Like any intimate relationship, investors need to trust entrepreneurs (and vice versa!) before all else. Trust gets eroded through lies or deceit, of course, but also through the "thousand cuts" of missing targets/deadlines/forecasts/etc. This latter point is subtle but important, and it means that a founder who is relentlessly optimistic (a key character trait that differentiates great entrepreneurs from the rest of us) needs to remain rooted in reality as a way to meet investors in the middle, who by nature, and in contrast to founders, are generally cynical in nature! This tension is actually healthy, but is a balance that needs to be thoughtfully maintained.
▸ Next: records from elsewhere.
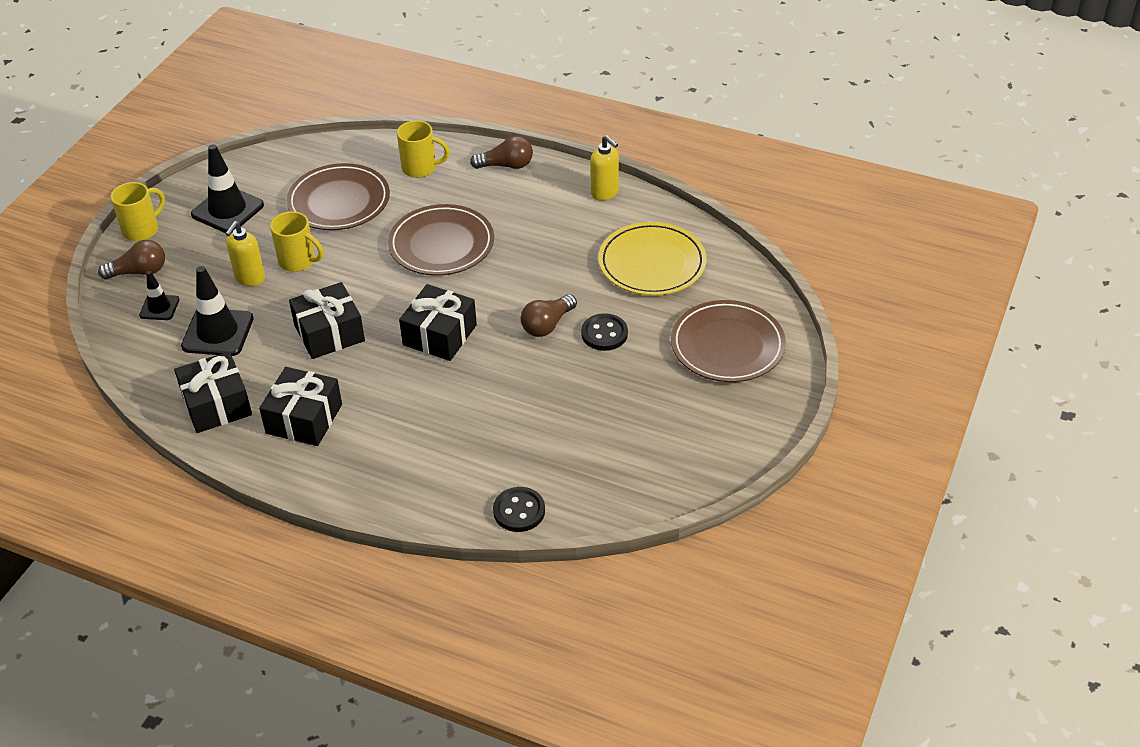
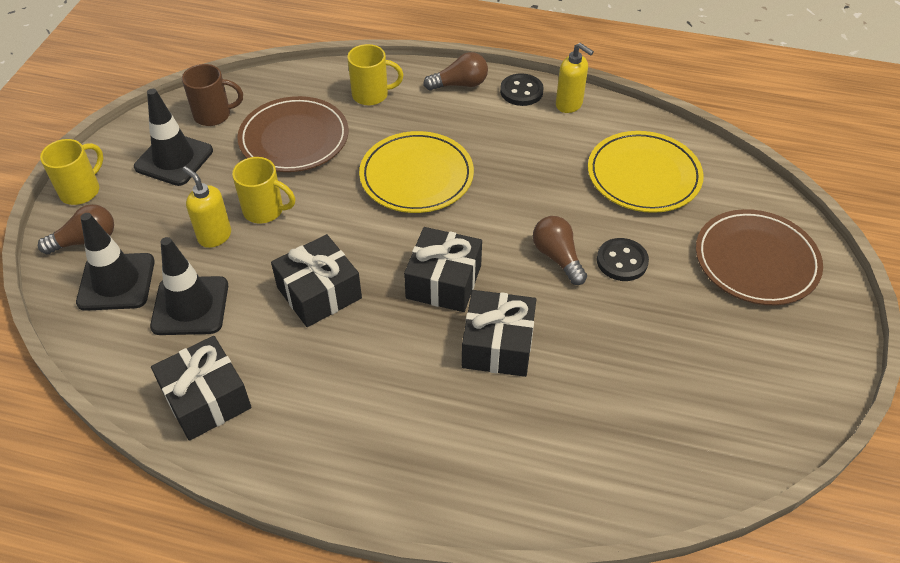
camera: 10 degrees left, 5 degrees up
(159, 307) = (116, 282): black traffic cone -> black traffic cone, size x1.77
(250, 278) = (214, 236): yellow soap dispenser -> yellow soap dispenser turned 120 degrees clockwise
(271, 174) = (214, 115): none -> brown mug
(304, 419) = (314, 405): black gift -> black gift (498, 345)
(441, 244) = (416, 176): brown plate -> yellow plate
(519, 511) = (600, 499): black button -> black button (521, 91)
(547, 325) = (557, 257): brown light bulb -> brown light bulb turned 120 degrees clockwise

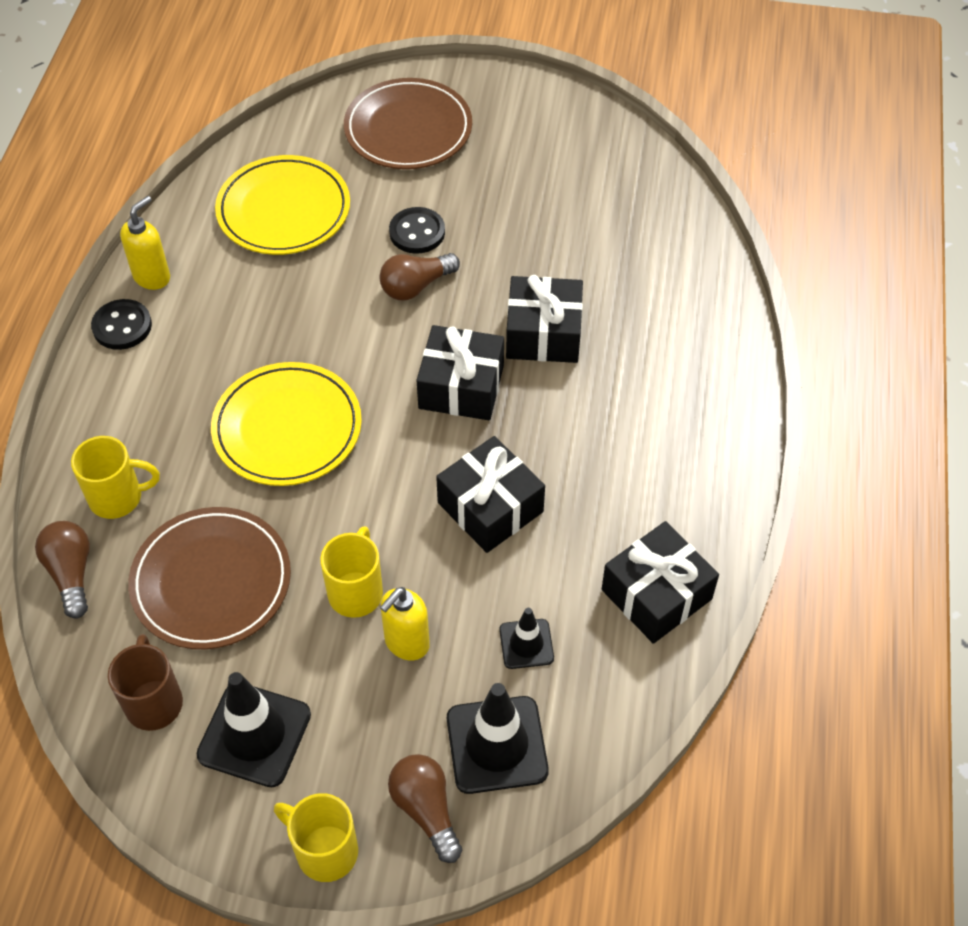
camera: 95 degrees left, 5 degrees up
(190, 306) = (526, 644): black traffic cone -> black traffic cone, size x0.56
(372, 95) = (118, 497): yellow mug -> yellow mug turned 90 degrees clockwise
(460, 84) = (102, 394): brown light bulb -> brown light bulb (71, 573)

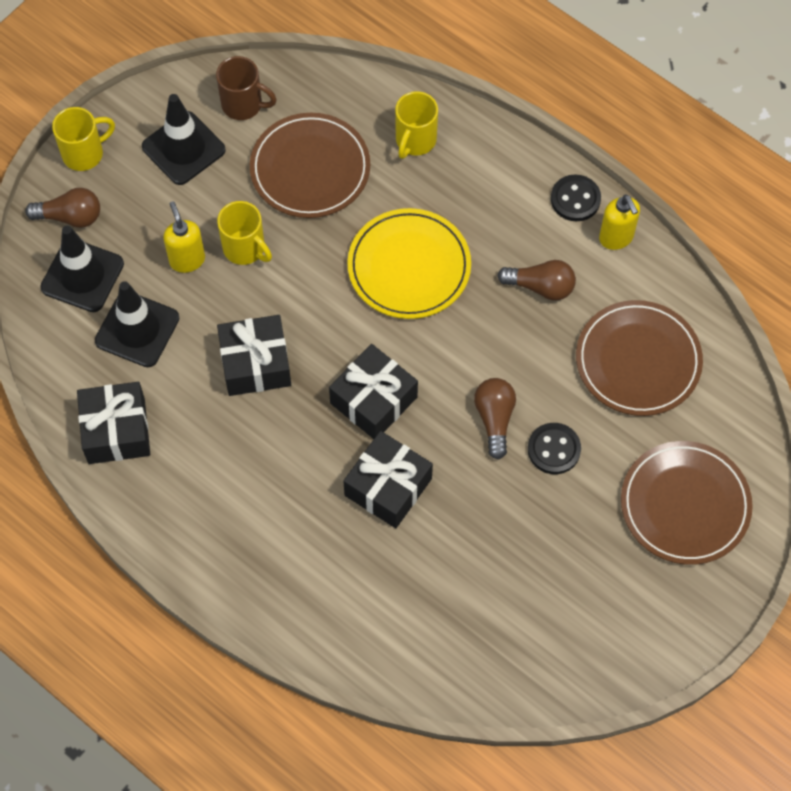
camera: 120 degrees right, 10 degrees up
(71, 573) = (370, 93): brown light bulb -> brown light bulb (541, 286)
(284, 210) = (638, 361): yellow plate -> brown plate
(526, 644) = (137, 329): black traffic cone -> black traffic cone, size x1.77

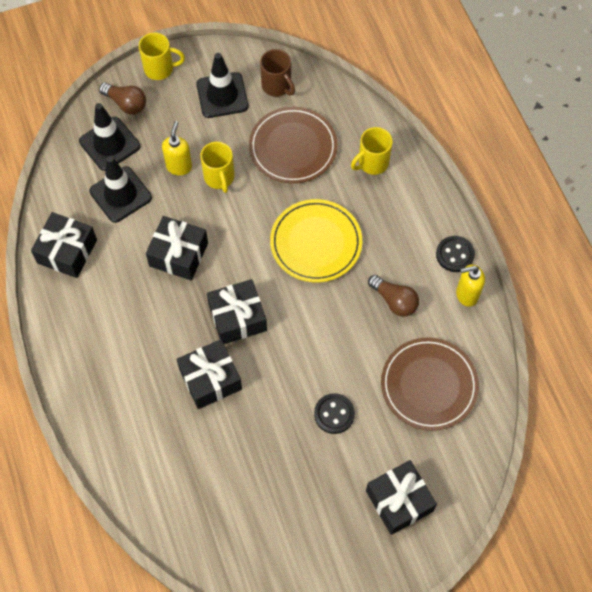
camera: 30 degrees right, 0 degrees up
(494, 419) = (308, 372): brown light bulb -> none
(616, 238) = (466, 295): yellow soap dispenser -> yellow soap dispenser turned 75 degrees clockwise
(685, 505) = (399, 501): brown plate -> black gift

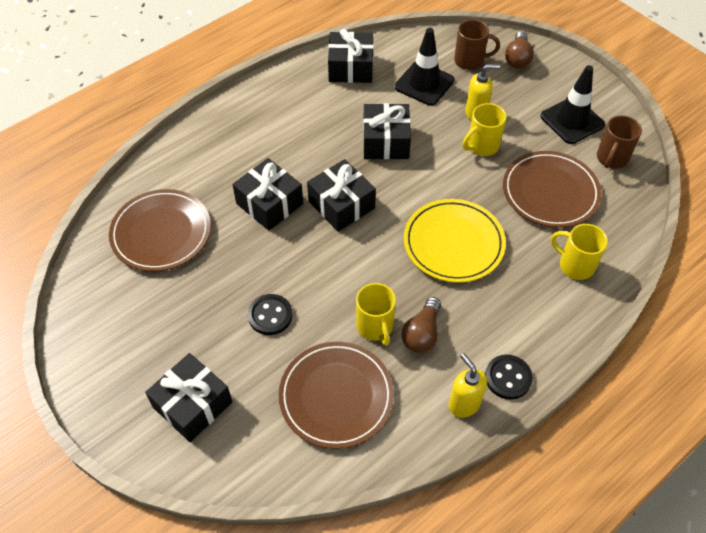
camera: 70 degrees right, 10 degrees down
(109, 144) = (470, 61): black traffic cone -> brown mug
(160, 69) = (569, 69): yellow mug -> yellow mug (375, 327)
(205, 486) = (161, 233): none -> brown plate

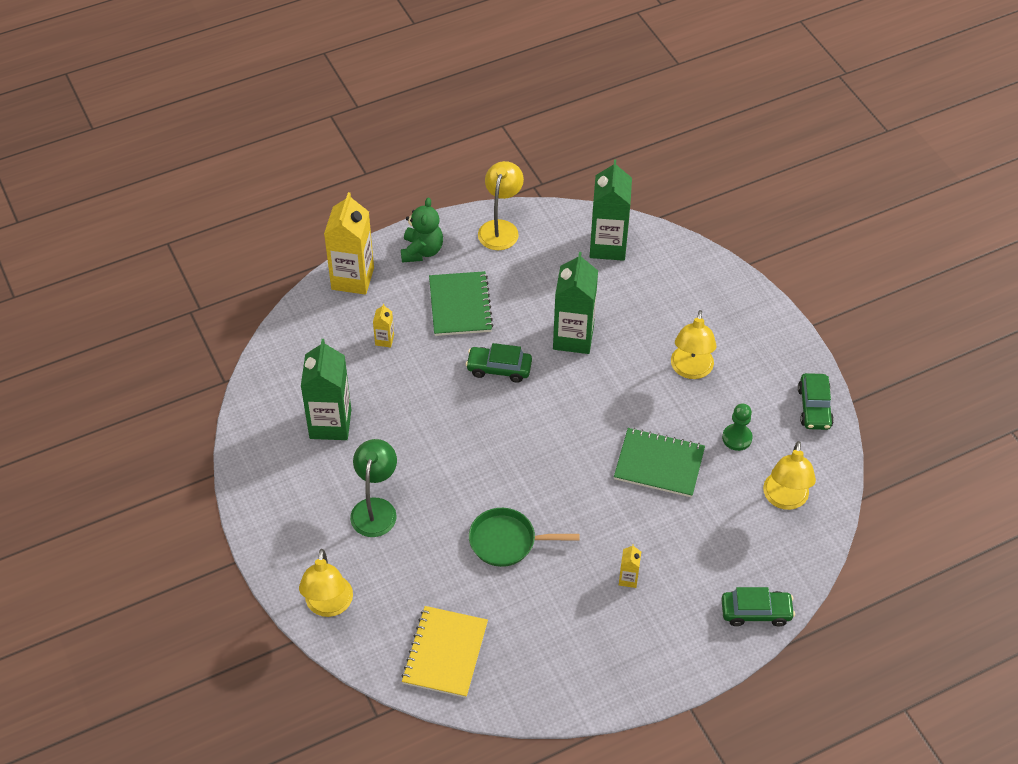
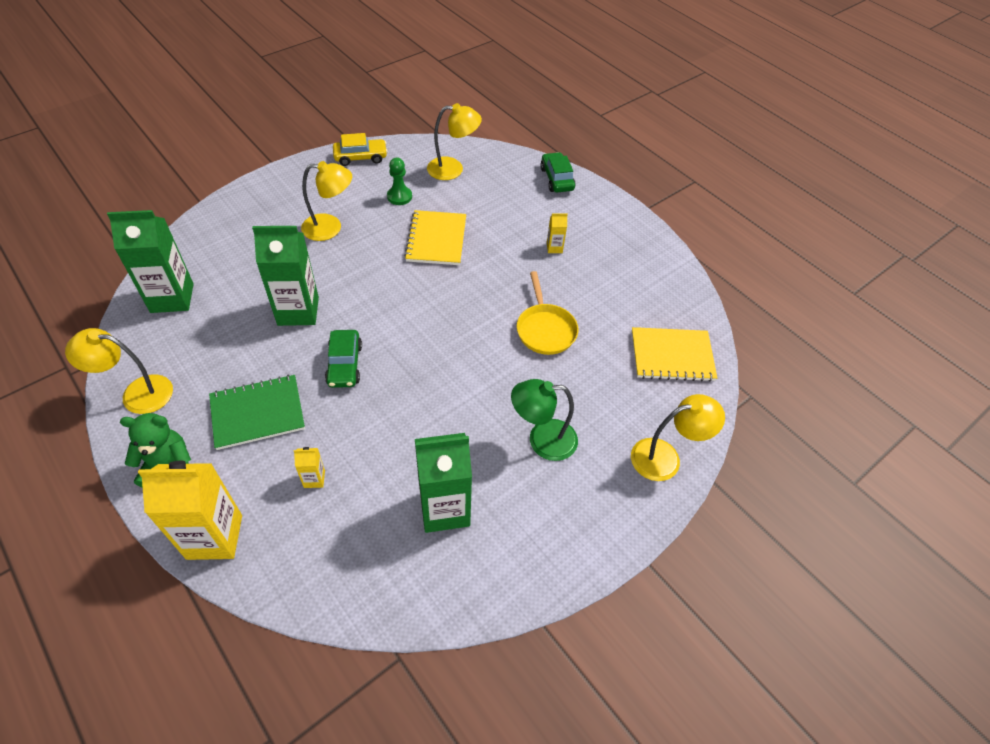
camera: 105 degrees left, 0 degrees up
(507, 541) = (545, 329): green pan -> yellow pan
(659, 464) = (436, 239): green notebook -> yellow notebook
(814, 407) = (360, 157): green car -> yellow car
Another red flag is a leader who doesn't understand or lean in to the concept of shared decision-making, which is a shift that needs to be made when taking on outside capital. Major company decisions that were taken unilaterally by the founder in bootstrap mode now need to include the Board and/or shareholders - the theory being that more wise people around the table results in better decision-making. If a founder doesn't buy into that concept then it usually means that another form of capital beyond equity might be a better fit.

Do you have any advice for how entrepreneurs can stand out to investors without getting a warm intro?

This is tough, but can be done if an entrepreneur does their homework and crafts customized, relevant outreach that speaks directly to why their company is a match with the investors' thesis. Angel investors are a bit tougher to crack as they don't tend to have their own dedicated web presence (unless they belong to an angel group), but networking through a shared contact can accomplish the same thing. LinkedIn + background research is a great combo punch for cold outreach and a bit painstaking, but possible to do - I can't tell you how many times a day I receive cold outreach from companies not based in Maine (our key criteria) which I have to ignore. In any case, it's a numbers game, and founders who haven't raised before should steel themselves for a massive distraction from running the business (i.e. sometimes 50% of their time for several months, especially in a first raise) dedicated to investor conversations and diligence activities.